| Consigne 1 |
Convertissez s'il vous plaît en liste JSON de chaînes, à raison d'une chaîne par ligne et sans les lignes vides, les rangées depuis leur toute première ligne jusqu'à la ligne contenant « Microblog to my Solodev site? », bornes comprises.

| Texte source |
Écrit par Lepetitjournal Istanbul
Publié le 13 juillet 2016, mis à jour le 1 avril 2024

Le public marocain n'est pas épargné par l'effet "Istanbulywood", y compris en France. Lepetitjournal.com d'Istanbul a notamment rencontré l'actrice Gaye Turgut Evin au salon Festiculture à Lyon en mai 

20H30 : les activités ménagères cessent et les conversations s'arrêtent pour laisser place à un silence absolu et inébranlable. Les personnages de Manar, Kamel, Oualid et Farida de la série turque Beni affet, "Samhini" en arabe (pardonne-moi), font leur entrée dans les foyers des familles marocaines via la chaîne 2M par satellite. Toutes générations confondues, en majorité des femmes, suivent assidûment les mélodrames de la vie de ces personnages.

Après le succès des séries sud-américaines et indiennes, le Maroc a fait grimper l'audimat en ouvrant les portes au marché turc, premier exportateur et deuxième producteur mondial derrière la machine hollywoodienne. Ce véritable phénomène médiatique qui a débuté en 2012 est loin de s'essouffler. Au contraire, après plus de 800 épisodes dont certains frôlent les 3 millions de vues sur YouTube, l'engouement a largement dépassé les frontières. Les feuilletons turcs cartonnent dans tout le Maghreb, mais aussi auprès des Marocains résidant en Europe.

| Consigne 2 |
Citez tous les personnages de la série Beni affet nommés dans le texte sur les séries turques au Maroc.

| Données extraites |
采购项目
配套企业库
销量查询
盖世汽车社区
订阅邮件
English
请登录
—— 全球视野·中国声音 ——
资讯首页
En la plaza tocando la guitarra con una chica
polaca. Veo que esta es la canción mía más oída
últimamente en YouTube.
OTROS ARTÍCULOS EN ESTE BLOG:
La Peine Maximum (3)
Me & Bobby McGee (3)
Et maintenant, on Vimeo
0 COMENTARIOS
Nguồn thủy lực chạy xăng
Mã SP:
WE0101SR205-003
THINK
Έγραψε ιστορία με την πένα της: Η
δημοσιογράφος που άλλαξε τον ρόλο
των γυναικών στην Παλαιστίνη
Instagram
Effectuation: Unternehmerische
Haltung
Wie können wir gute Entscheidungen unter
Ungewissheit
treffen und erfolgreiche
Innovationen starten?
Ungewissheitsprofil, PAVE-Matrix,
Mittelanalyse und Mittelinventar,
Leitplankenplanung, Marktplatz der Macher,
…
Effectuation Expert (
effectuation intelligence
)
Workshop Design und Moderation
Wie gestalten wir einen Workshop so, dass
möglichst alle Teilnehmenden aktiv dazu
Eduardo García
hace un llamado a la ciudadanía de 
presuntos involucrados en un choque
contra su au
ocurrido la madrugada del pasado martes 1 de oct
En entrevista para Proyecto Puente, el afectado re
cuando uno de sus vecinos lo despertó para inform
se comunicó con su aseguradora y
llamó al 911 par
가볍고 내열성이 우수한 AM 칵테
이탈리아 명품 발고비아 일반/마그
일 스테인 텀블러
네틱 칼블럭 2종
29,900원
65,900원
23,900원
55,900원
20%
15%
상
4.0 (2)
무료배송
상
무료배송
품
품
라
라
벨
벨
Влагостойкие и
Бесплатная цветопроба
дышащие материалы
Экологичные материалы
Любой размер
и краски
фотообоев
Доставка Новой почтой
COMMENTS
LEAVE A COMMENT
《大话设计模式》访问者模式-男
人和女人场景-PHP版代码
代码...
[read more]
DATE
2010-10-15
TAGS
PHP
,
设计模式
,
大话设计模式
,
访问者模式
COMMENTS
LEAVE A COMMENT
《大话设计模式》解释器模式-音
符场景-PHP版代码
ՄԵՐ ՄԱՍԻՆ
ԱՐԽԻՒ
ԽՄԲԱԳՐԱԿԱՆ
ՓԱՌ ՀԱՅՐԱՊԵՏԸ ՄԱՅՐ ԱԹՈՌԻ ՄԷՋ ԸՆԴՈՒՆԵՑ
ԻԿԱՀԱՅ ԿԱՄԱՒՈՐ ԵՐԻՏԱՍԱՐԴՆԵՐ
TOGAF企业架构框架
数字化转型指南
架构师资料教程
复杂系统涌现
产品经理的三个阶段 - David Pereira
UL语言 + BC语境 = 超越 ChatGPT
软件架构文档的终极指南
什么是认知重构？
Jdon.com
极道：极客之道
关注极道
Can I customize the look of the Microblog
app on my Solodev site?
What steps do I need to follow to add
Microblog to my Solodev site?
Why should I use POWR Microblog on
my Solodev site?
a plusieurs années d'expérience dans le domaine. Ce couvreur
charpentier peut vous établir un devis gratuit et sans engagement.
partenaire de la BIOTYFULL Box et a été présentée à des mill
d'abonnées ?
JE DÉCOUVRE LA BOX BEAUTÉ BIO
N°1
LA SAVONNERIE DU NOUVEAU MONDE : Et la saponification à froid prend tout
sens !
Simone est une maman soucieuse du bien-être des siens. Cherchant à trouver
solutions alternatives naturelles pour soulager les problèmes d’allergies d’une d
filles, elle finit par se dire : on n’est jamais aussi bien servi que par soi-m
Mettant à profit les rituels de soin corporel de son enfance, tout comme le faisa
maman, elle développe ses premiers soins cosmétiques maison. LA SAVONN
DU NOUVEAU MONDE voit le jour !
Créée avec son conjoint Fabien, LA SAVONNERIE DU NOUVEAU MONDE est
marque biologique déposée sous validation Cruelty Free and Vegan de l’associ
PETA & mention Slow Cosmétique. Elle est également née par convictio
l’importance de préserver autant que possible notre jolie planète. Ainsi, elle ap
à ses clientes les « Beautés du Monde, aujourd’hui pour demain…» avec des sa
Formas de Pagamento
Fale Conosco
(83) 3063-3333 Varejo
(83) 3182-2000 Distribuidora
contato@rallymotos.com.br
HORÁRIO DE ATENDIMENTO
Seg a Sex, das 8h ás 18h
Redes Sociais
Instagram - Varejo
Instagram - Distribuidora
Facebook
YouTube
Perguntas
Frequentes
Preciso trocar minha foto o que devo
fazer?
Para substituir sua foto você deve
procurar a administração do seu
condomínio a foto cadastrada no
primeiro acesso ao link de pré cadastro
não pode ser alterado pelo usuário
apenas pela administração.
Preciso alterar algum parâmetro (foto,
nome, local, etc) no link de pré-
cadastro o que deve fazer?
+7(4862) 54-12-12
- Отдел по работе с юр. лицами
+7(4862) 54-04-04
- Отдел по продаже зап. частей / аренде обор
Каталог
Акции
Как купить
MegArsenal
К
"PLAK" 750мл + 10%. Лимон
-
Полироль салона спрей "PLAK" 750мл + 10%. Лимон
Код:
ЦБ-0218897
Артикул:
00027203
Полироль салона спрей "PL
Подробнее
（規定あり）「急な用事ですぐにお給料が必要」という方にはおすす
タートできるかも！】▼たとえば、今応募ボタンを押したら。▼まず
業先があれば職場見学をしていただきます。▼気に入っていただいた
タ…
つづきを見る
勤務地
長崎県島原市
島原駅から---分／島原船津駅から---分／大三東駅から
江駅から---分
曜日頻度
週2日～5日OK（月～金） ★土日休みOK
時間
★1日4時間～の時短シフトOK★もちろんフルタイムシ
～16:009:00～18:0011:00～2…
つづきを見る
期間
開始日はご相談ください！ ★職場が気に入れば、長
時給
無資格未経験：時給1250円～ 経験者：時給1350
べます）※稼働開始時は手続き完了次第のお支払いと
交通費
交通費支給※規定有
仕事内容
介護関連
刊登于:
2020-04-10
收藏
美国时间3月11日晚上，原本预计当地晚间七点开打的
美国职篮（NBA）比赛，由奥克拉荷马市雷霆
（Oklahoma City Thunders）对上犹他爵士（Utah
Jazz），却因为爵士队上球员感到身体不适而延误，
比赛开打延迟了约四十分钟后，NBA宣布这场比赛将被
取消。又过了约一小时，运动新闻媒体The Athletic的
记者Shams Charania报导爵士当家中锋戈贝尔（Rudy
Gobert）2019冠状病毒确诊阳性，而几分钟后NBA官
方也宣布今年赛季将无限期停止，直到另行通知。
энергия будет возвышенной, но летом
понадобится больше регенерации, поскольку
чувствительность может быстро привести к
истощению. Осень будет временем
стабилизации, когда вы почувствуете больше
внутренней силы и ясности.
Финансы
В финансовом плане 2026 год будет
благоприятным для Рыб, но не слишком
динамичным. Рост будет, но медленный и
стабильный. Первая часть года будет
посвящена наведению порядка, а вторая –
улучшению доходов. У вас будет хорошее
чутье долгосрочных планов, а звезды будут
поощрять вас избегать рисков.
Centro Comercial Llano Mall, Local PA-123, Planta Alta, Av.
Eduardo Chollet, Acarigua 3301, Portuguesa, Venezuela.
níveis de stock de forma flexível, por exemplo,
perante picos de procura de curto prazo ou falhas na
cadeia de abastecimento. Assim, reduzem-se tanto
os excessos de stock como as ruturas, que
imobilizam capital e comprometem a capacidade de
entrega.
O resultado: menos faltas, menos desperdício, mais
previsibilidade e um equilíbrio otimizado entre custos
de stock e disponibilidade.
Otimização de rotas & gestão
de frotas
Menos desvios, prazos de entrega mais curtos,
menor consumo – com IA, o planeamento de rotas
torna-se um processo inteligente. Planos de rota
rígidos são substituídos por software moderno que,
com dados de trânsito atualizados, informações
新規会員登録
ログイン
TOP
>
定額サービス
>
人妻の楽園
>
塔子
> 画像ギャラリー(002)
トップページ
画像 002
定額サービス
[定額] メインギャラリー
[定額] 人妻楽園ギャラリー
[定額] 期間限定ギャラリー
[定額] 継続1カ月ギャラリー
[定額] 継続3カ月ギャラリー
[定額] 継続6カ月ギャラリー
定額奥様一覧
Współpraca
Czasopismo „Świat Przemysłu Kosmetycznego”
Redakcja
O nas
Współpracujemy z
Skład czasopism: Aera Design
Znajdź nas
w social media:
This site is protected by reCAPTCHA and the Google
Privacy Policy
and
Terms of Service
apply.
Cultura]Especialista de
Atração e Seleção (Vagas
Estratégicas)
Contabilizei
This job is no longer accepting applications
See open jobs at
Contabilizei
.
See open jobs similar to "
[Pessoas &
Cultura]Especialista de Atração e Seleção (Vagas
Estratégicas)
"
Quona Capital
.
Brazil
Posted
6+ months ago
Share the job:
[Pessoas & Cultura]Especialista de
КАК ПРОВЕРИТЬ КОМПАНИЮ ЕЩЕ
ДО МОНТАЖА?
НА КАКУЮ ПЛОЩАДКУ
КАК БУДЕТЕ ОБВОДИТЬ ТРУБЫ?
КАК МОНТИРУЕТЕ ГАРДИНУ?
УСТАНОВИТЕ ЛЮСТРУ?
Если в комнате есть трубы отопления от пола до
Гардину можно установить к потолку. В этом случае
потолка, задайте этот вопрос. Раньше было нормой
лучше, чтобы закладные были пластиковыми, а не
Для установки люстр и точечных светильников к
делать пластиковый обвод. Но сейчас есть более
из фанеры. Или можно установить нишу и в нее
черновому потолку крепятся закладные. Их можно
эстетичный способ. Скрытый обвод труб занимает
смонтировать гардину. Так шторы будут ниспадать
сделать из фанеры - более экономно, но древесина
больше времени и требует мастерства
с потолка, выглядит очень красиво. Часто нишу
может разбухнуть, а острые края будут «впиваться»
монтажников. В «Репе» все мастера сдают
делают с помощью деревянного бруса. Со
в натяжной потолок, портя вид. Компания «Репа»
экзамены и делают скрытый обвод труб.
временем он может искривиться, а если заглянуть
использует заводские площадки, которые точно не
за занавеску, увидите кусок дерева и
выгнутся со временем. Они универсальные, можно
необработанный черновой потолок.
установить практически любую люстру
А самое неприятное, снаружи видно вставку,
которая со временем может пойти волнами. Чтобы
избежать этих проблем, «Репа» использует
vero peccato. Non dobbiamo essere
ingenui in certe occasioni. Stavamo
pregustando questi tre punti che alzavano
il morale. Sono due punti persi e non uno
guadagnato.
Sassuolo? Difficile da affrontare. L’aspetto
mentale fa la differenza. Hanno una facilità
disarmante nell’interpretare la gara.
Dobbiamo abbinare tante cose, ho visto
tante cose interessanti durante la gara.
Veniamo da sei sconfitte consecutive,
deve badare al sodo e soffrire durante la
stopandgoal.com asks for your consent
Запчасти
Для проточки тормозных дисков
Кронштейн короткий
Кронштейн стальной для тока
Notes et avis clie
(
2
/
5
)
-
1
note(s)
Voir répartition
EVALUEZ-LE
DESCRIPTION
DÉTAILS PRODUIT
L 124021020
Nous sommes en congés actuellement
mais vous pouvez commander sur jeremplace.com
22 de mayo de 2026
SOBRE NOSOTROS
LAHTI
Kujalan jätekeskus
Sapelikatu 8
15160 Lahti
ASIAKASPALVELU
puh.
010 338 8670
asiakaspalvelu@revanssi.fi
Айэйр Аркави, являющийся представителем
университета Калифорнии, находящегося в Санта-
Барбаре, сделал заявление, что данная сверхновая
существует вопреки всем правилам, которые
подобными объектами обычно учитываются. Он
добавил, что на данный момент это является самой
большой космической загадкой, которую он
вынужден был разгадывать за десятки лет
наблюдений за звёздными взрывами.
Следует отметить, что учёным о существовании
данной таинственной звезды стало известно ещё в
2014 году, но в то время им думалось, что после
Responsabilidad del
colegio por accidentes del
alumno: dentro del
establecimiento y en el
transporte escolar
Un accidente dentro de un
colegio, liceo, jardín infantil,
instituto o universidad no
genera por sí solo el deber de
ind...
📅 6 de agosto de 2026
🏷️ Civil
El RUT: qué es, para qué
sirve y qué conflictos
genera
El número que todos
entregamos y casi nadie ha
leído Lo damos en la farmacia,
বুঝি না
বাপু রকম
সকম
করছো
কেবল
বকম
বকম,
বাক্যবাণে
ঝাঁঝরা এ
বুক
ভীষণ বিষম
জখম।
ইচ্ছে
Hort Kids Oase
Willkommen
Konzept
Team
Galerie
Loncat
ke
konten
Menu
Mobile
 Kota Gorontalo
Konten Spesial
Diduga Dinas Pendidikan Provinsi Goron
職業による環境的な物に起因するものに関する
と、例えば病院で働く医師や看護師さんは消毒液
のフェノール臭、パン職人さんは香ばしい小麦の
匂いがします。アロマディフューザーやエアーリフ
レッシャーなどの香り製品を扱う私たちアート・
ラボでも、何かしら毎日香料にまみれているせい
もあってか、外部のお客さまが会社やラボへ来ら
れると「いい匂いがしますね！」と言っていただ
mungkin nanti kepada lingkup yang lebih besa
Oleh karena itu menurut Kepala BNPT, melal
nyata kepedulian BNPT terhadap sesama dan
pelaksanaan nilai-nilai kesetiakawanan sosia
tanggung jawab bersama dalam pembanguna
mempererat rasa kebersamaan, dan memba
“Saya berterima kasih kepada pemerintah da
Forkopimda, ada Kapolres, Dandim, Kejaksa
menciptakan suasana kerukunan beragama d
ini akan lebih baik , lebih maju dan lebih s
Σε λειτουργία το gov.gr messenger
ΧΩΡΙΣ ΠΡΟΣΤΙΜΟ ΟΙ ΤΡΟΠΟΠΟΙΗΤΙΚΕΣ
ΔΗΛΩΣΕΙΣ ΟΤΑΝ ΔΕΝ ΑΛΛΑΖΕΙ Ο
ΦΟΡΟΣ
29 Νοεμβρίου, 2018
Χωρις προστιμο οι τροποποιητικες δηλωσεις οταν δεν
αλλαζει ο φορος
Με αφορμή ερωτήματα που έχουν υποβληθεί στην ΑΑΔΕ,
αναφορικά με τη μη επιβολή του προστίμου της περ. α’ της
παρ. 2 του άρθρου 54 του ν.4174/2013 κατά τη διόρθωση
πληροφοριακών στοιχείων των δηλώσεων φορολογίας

| Solution détaillée 1 |
[
  "采购项目",
  "配套企业库",
  "销量查询",
  "盖世汽车社区",
  "订阅邮件",
  "English",
  "请登录",
  "—— 全球视野·中国声音 ——",
  "资讯首页",
  "En la plaza tocando la guitarra con una chica",
  "polaca. Veo que esta es la canción mía más oída",
  "últimamente en YouTube.",
  "OTROS ARTÍCULOS EN ESTE BLOG:",
  "La Peine Maximum (3)",
  "Me & Bobby McGee (3)",
  "Et maintenant, on Vimeo",
  "0 COMENTARIOS",
  "Nguồn thủy lực chạy xăng",
  "Mã SP:",
  "WE0101SR205-003",
  "THINK",
  "Έγραψε ιστορία με την πένα της: Η",
  "δημοσιογράφος που άλλαξε τον ρόλο",
  "των γυναικών στην Παλαιστίνη",
  "Instagram",
  "Effectuation: Unternehmerische",
  "Haltung",
  "Wie können wir gute Entscheidungen unter",
  "Ungewissheit",
  "treffen und erfolgreiche",
  "Innovationen starten?",
  "Ungewissheitsprofil, PAVE-Matrix,",
  "Mittelanalyse und Mittelinventar,",
  "Leitplankenplanung, Marktplatz der Macher,",
  "…",
  "Effectuation Expert (",
  "effectuation intelligence",
  ")",
  "Workshop Design und Moderation",
  "Wie gestalten wir einen Workshop so, dass",
  "möglichst alle Teilnehmenden aktiv dazu",
  "Eduardo García",
  "hace un llamado a la ciudadanía de ",
  "presuntos involucrados en un choque",
  "contra su au",
  "ocurrido la madrugada del pasado martes 1 de oct",
  "En entrevista para Proyecto Puente, el afectado re",
  "cuando uno de sus vecinos lo despertó para inform",
  "se comunicó con su aseguradora y",
  "llamó al 911 par",
  "가볍고 내열성이 우수한 AM 칵테",
  "이탈리아 명품 발고비아 일반/마그",
  "일 스테인 텀블러",
  "네틱 칼블럭 2종",
  "29,900원",
  "65,900원",
  "23,900원",
  "55,900원",
  "20%",
  "15%",
  "상",
  "4.0 (2)",
  "무료배송",
  "상",
  "무료배송",
  "품",
  "품",
  "라",
  "라",
  "벨",
  "벨",
  "Влагостойкие и",
  "Бесплатная цветопроба",
  "дышащие материалы",
  "Экологичные материалы",
  "Любой размер",
  "и краски",
  "фотообоев",
  "Доставка Новой почтой",
  "COMMENTS",
  "LEAVE A COMMENT",
  "《大话设计模式》访问者模式-男",
  "人和女人场景-PHP版代码",
  "代码...",
  "[read more]",
  "DATE",
  "2010-10-15",
  "TAGS",
  "PHP",
  ",",
  "设计模式",
  ",",
  "大话设计模式",
  ",",
  "访问者模式",
  "COMMENTS",
  "LEAVE A COMMENT",
  "《大话设计模式》解释器模式-音",
  "符场景-PHP版代码",
  "ՄԵՐ ՄԱՍԻՆ",
  "ԱՐԽԻՒ",
  "ԽՄԲԱԳՐԱԿԱՆ",
  "ՓԱՌ ՀԱՅՐԱՊԵՏԸ ՄԱՅՐ ԱԹՈՌԻ ՄԷՋ ԸՆԴՈՒՆԵՑ",
  "ԻԿԱՀԱՅ ԿԱՄԱՒՈՐ ԵՐԻՏԱՍԱՐԴՆԵՐ",
  "TOGAF企业架构框架",
  "数字化转型指南",
  "架构师资料教程",
  "复杂系统涌现",
  "产品经理的三个阶段 - David Pereira",
  "UL语言 + BC语境 = 超越 ChatGPT",
  "软件架构文档的终极指南",
  "什么是认知重构？",
  "Jdon.com",
  "极道：极客之道",
  "关注极道",
  "Can I customize the look of the Microblog",
  "app on my Solodev site?",
  "What steps do I need to follow to add",
  "Microblog to my Solodev site?"
]

| Solution détaillée 2 |
Manar, Kamel, Oualid, Farida